You do not need anything between the joist to support the sheetrock but only along that wall that runs parallel to the ceiling joist.
To me they look like a solution looking for a problem. I can see the point if you are exclusively a drywaller subcontractor and get to a job where some blocking is missing and there are no carpenters availible and you need to move forward. If you are doing all yourself then its no big deal to pause your hanging to install some blocking.
When I did my basement I subbed the drywall out. When the estimator came he was also looking for missing blocking and pointed it out. (I wasn't quite ready for drywall at that moment). When the hanging crew showed up the boss walked around with me to confirm 'rock' and 'no rock' details. For example, one doorway was to have bifolds with a rocked jamb. Other door jambs required 'no rock' because of pre-hung doors.
I was on site during the hanging. The drywallers asked me for one more piece of blocking because they wanted to go a full sheet on one location and it didn't end at a good spot. I grabbed the nailer, cut the blocking, and in a few minutes I had the framing installed and the hangers continued.

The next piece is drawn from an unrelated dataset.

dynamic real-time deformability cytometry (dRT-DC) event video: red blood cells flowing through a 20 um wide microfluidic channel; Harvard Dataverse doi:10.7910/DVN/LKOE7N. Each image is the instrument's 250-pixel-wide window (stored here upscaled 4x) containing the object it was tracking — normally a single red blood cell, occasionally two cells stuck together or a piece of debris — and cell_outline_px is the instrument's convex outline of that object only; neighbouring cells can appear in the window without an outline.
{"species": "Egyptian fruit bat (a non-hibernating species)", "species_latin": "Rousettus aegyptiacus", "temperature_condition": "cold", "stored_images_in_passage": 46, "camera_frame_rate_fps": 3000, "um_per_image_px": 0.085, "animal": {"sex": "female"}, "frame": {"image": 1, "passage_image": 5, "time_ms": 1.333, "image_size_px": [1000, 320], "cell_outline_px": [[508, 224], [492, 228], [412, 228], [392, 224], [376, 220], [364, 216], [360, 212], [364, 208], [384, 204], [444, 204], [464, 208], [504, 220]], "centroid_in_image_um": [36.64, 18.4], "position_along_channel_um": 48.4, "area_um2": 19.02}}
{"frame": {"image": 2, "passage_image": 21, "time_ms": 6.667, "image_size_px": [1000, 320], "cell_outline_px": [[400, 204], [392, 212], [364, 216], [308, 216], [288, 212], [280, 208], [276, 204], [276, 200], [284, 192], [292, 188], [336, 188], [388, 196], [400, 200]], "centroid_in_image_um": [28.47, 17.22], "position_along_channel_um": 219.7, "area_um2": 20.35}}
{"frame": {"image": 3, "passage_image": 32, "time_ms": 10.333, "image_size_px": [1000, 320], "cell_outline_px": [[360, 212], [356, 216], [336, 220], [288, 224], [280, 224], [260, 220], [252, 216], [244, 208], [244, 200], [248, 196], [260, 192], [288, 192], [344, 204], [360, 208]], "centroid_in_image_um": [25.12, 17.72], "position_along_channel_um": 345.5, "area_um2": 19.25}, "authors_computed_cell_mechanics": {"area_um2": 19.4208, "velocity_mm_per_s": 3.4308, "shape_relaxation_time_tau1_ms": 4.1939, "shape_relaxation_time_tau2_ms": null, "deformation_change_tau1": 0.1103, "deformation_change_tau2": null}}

If I wasn't onsite the drywallers would have maybe used something like what you linked to. More than likely they would have just grabbed a piece of scrap lumber from the trash and nailed it in place with some drywall nails.
My points are thus.
1) Make sure you have all blocking in before you drywall
2) If you sub out the drywall make sure whoever does the framing is available to add blocking if necessary.
3) Don't let a dedicated drywall hanging crew do carpentry work.
4) If you are doing both these tasks yourself, save the money and just use traditional blocking.